Rien à couper dans ce roman. Tout est bon et cela se lit volontiers à voix haute tant les dialogues et la mise en scène sont brillants.

Oui, on jurerait que je parle d'un film ou d'une pièce de théatre mais c'est justement le talent de Stéphane Michaka de produire cette impression. Il donne à voir et à entendre avec ses mots si bien choisis. Il met en images comme savait le faire Raymond Carver.

Son roman est librement inspiré de la vie de ce novelliste américain. J'ignorais l'existence d'un conflit entre Carver et son éditeur à cause des coupes systématiques qu'il opérait dans ses textes avant de les publier. Je l'ai découvert en lisant Ciseaux. 

L'éditeur ici, c'est Douglas. Il élague, coupe et reécrit les nouvelles de Raymond. Il se défend d'être Dieu mais a remplacé la fenêtre de son bureau par un vitrail d'Eglise et se prétend créateur d'une nouvel école : celle du minimalisme.

Raymond, novelliste alcoolique, s'inspire très largement de sa vie lorsqu'il écrit. Ses textes tournent autour de thèmes qui lui sont chers et familiers : la deliquescence du couple, les mensonges et faux semblants, la solitude, l'abandon, la lâcheté. Ses personnages sont tous à la dérive, ont des rêves jamais réalisés, des vies étriquées, des addictions compensatrices (alcool, tabac, femmes). Il prône la sincérité dans l'écriture quand son éditeur préconise de la fuir.

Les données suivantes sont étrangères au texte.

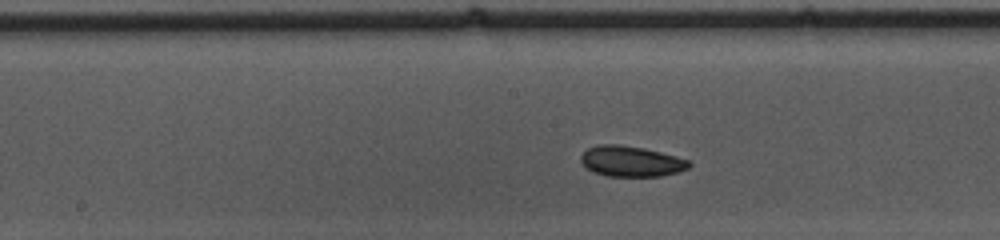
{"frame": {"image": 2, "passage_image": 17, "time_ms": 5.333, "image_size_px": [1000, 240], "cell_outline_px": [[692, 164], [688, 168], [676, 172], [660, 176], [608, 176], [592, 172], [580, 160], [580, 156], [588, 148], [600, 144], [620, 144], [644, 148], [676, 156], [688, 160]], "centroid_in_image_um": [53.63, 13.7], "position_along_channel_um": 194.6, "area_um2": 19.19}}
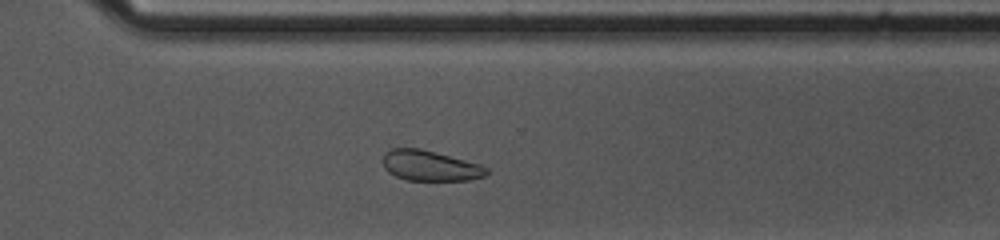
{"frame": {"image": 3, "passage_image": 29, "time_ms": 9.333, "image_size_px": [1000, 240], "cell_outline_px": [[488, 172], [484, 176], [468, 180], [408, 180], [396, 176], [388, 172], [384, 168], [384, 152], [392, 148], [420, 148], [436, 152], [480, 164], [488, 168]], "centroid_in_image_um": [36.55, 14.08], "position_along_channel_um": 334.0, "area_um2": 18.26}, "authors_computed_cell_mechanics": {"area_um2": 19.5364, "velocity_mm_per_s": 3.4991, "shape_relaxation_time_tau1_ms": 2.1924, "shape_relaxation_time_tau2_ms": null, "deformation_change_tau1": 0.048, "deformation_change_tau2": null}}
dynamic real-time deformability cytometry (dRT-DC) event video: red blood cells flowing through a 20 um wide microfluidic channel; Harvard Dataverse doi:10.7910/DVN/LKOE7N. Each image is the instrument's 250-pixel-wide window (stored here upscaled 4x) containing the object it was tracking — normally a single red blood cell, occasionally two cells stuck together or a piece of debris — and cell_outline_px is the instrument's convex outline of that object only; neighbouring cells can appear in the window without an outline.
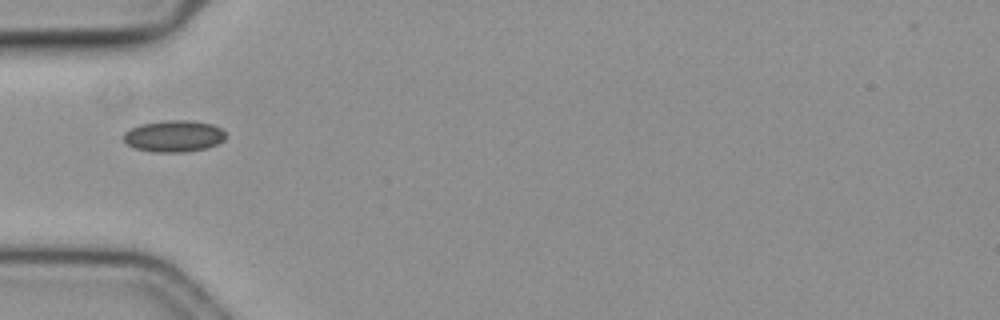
{"species": "common noctule bat (a hibernating species)", "species_latin": "Nyctalus noctula", "temperature_condition": "cold", "stored_images_in_passage": 34, "camera_frame_rate_fps": 3000, "um_per_image_px": 0.085, "animal": {"sex": "female", "body_mass_g": 19.3, "forearm_length_mm": 54.1}, "frame": {"image": 1, "passage_image": 1, "time_ms": 0.0, "image_size_px": [1000, 320], "cell_outline_px": [[224, 140], [216, 144], [204, 148], [180, 152], [156, 152], [136, 148], [128, 144], [124, 140], [124, 132], [140, 124], [168, 120], [192, 120], [212, 124], [220, 128], [224, 132]], "centroid_in_image_um": [14.77, 11.55], "position_along_channel_um": 70.2, "area_um2": 18.5}}
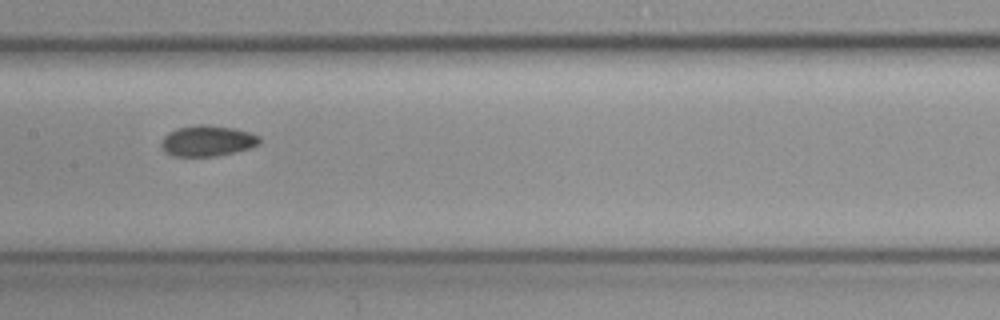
{"frame": {"image": 2, "passage_image": 11, "time_ms": 3.333, "image_size_px": [1000, 320], "cell_outline_px": [[260, 144], [248, 148], [216, 156], [172, 156], [164, 152], [160, 148], [160, 144], [164, 136], [168, 132], [176, 128], [196, 124], [208, 124], [232, 128], [248, 132], [260, 136]], "centroid_in_image_um": [17.57, 11.96], "position_along_channel_um": 189.8, "area_um2": 17.74}}
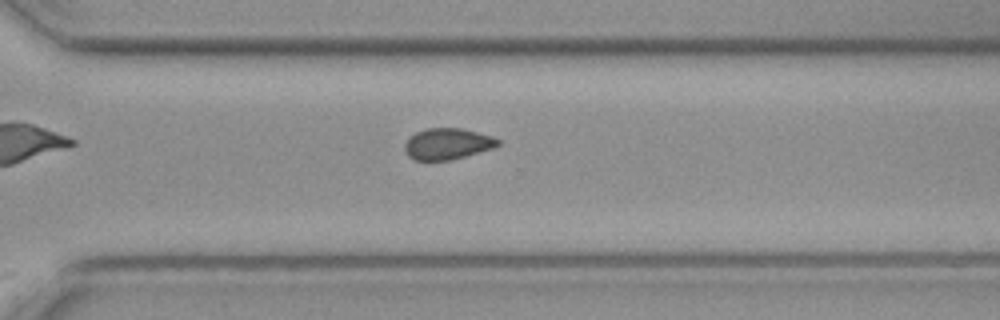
{"frame": {"image": 3, "passage_image": 23, "time_ms": 7.333, "image_size_px": [1000, 320], "cell_outline_px": [[500, 144], [492, 148], [452, 160], [412, 160], [408, 156], [404, 148], [404, 144], [408, 136], [416, 132], [428, 128], [464, 128], [492, 136], [500, 140]], "centroid_in_image_um": [38.0, 12.22], "position_along_channel_um": 332.6, "area_um2": 17.11}, "authors_computed_cell_mechanics": {"area_um2": 17.34, "velocity_mm_per_s": 3.5822, "shape_relaxation_time_tau1_ms": 7.816, "shape_relaxation_time_tau2_ms": 4.2376, "deformation_change_tau1": 0.08, "deformation_change_tau2": 0.065}}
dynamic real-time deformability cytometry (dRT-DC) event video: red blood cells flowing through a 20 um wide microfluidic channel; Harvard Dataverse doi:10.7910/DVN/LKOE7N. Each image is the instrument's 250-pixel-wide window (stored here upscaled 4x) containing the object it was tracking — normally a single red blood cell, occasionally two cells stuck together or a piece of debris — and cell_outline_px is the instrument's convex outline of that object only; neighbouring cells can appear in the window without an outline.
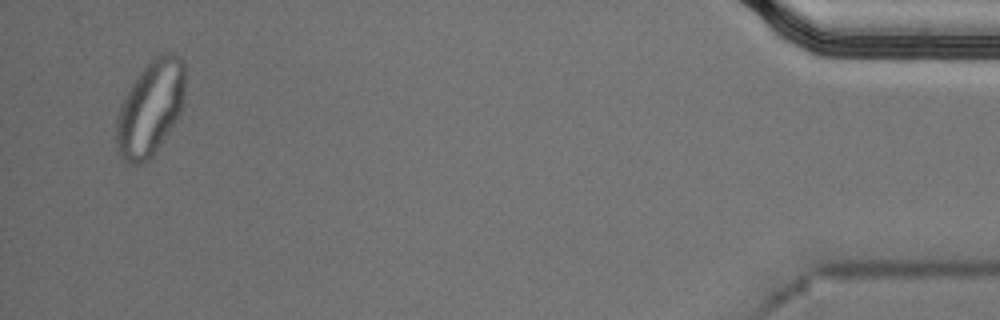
{"species": "Egyptian fruit bat (a non-hibernating species)", "species_latin": "Rousettus aegyptiacus", "temperature_condition": "cold", "stored_images_in_passage": 55, "segment_of_instrument_passage": [2, 2], "camera_frame_rate_fps": 3000, "um_per_image_px": 0.085, "animal": {"sex": "male"}, "frame": {"image": 1, "passage_image": 53, "time_ms": 17.333, "image_size_px": [1000, 320], "cell_outline_px": [[184, 104], [176, 120], [152, 156], [144, 164], [128, 164], [120, 156], [116, 140], [116, 120], [120, 104], [132, 84], [140, 72], [156, 56], [164, 52], [168, 52], [180, 56], [184, 60]], "centroid_in_image_um": [12.78, 9.2], "position_along_channel_um": 422.4, "area_um2": 37.86}}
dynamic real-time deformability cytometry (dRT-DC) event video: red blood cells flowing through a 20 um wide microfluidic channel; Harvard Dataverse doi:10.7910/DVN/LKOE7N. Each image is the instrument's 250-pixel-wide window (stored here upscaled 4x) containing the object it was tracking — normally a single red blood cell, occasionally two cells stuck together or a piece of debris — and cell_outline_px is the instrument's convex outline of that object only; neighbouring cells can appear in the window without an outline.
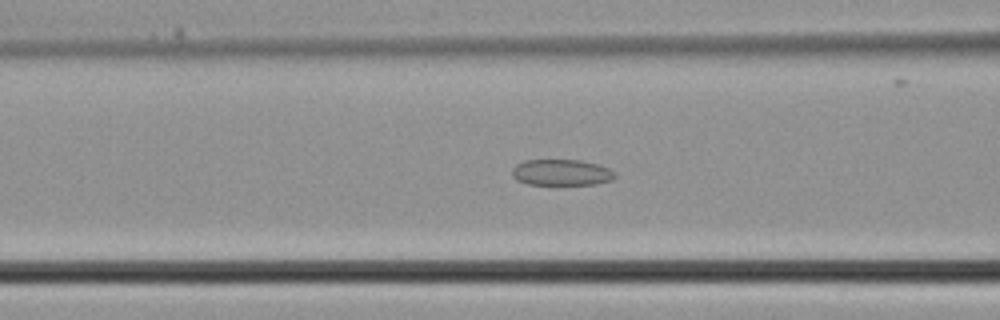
{"species": "common noctule bat (a hibernating species)", "species_latin": "Nyctalus noctula", "temperature_condition": "cold", "stored_images_in_passage": 37, "camera_frame_rate_fps": 3000, "um_per_image_px": 0.085, "animal": {"sex": "male", "body_mass_g": 21.5, "forearm_length_mm": 52.0}, "frame": {"image": 1, "passage_image": 14, "time_ms": 4.333, "image_size_px": [1000, 320], "cell_outline_px": [[616, 176], [612, 180], [596, 184], [528, 184], [516, 180], [512, 176], [512, 168], [516, 164], [524, 160], [580, 160], [596, 164], [608, 168], [616, 172]], "centroid_in_image_um": [47.71, 14.66], "position_along_channel_um": 118.9, "area_um2": 15.66}}
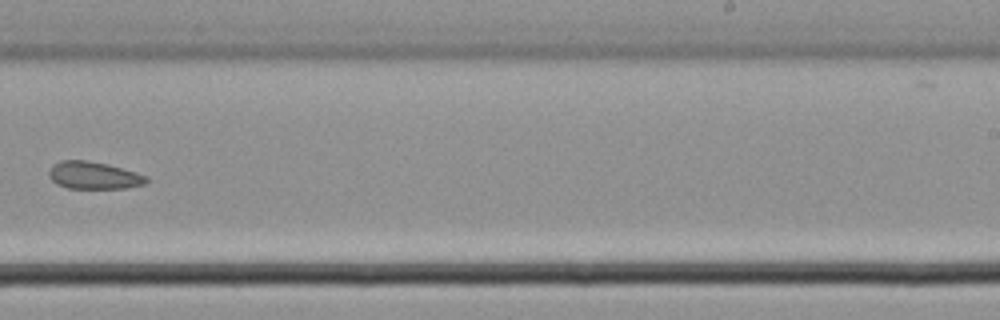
{"frame": {"image": 2, "passage_image": 23, "time_ms": 7.333, "image_size_px": [1000, 320], "cell_outline_px": [[148, 180], [144, 184], [128, 188], [68, 188], [56, 184], [48, 176], [48, 172], [52, 164], [60, 160], [88, 160], [108, 164], [148, 176]], "centroid_in_image_um": [7.94, 14.9], "position_along_channel_um": 281.1, "area_um2": 15.66}}
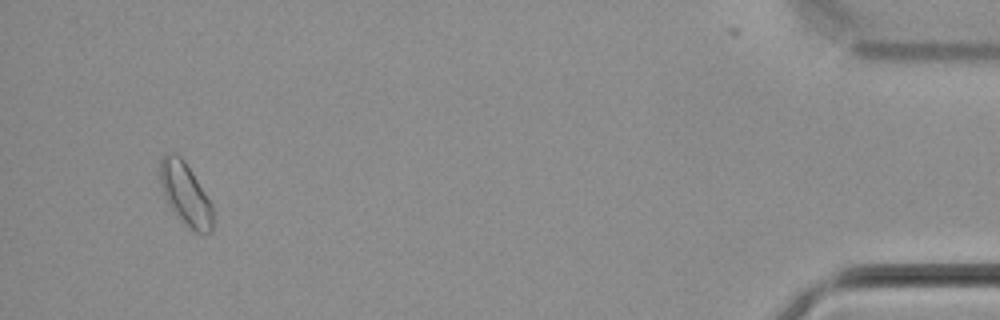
{"frame": {"image": 3, "passage_image": 35, "time_ms": 11.333, "image_size_px": [1000, 320], "cell_outline_px": [[212, 232], [196, 232], [180, 220], [168, 204], [164, 196], [160, 180], [160, 160], [164, 152], [176, 152], [184, 160], [192, 172], [212, 204]], "centroid_in_image_um": [15.73, 16.44], "position_along_channel_um": 419.5, "area_um2": 19.07}}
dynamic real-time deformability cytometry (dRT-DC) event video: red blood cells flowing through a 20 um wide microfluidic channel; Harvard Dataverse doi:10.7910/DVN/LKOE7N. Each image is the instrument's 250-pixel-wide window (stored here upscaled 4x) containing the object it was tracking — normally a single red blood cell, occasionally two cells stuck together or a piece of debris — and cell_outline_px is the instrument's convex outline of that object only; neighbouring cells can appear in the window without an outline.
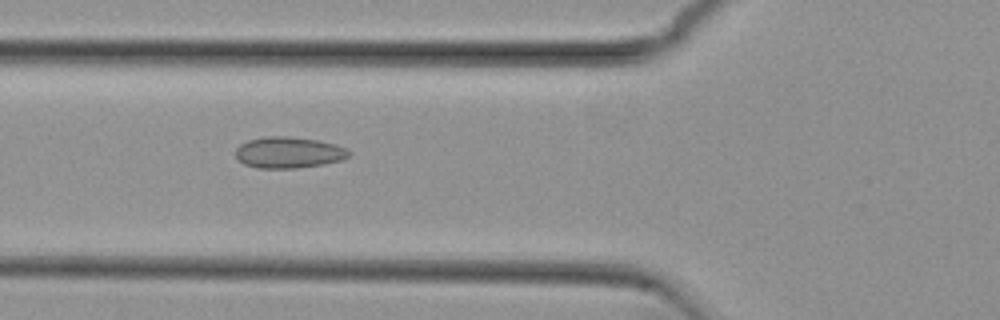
{"species": "common noctule bat (a hibernating species)", "species_latin": "Nyctalus noctula", "temperature_condition": "cold", "stored_images_in_passage": 53, "camera_frame_rate_fps": 3000, "um_per_image_px": 0.085, "animal": {"sex": "female", "body_mass_g": 29.2, "forearm_length_mm": 56.3}, "frame": {"image": 1, "passage_image": 19, "time_ms": 6.0, "image_size_px": [1000, 320], "cell_outline_px": [[352, 152], [348, 156], [340, 160], [324, 164], [296, 168], [256, 168], [244, 164], [236, 160], [236, 148], [240, 144], [248, 140], [264, 136], [288, 136], [316, 140], [336, 144]], "centroid_in_image_um": [24.49, 12.96], "position_along_channel_um": 101.3, "area_um2": 20.69}}
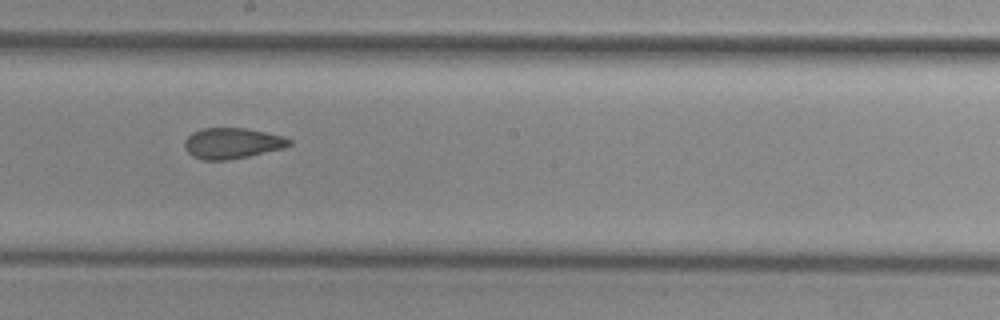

Les femmes de sa vie se mettent au service de son écriture : Marianne, 20 ans de mariage, mère de ses deux enfants arrivés trop tôt, met de côté ses ambitions et cumule les boulots ; Joanne, la poétesse rencontrée après son divorce, l'aide à corriger ses manuscrits. Elles croient en lui, le protègent à leur façon, souhaitent qu'il cesse de boire et se font défenseuses de son oeuvre qu'elles n'aiment pas voir mutilée par Douglas. 

Ce roman est un coup de coeur et en le refermant je n'ai qu'une envie lire Raymond Carver !

Belle réflexion sur ce qu'est la fiction, "le réel avec un pas de côté" selon Douglas et son rôle cathartique.

On sait combien les récits imaginés sont empreints de la vie de celui qui les écrit. Ceux de Raymond Carver sont parfois un copié collé de scènes réellement vécues. Il met à distance ces démons en les posant sur le papier. 

L'entourage de l'auteur est tenté de chercher sous quels traits il apparait (cela me fait penser au roman d'Hubert Nyssen, "le bonheur de l'imposture" dans lequel un homme cherche dans les écrits de sa mère des clés de compréhension de leur relation, mais également au roman de Erwan Larher). Quête dangereuse puisque les faits sont forcément sublimés, modifiés, déformés pour devenir fiction.

Eloge de la concision en écriture. Si Douglas y va parfois un peu fort avec les textes de Raymond, il est certain qu'une fois la matière première étalée, il faut impérativement raboter, couper, poncer un texte pour n'en garder que la substatifique moelle et retirer le superflu qui en noie l'essence. Garder le mot juste pas le mot de trop. 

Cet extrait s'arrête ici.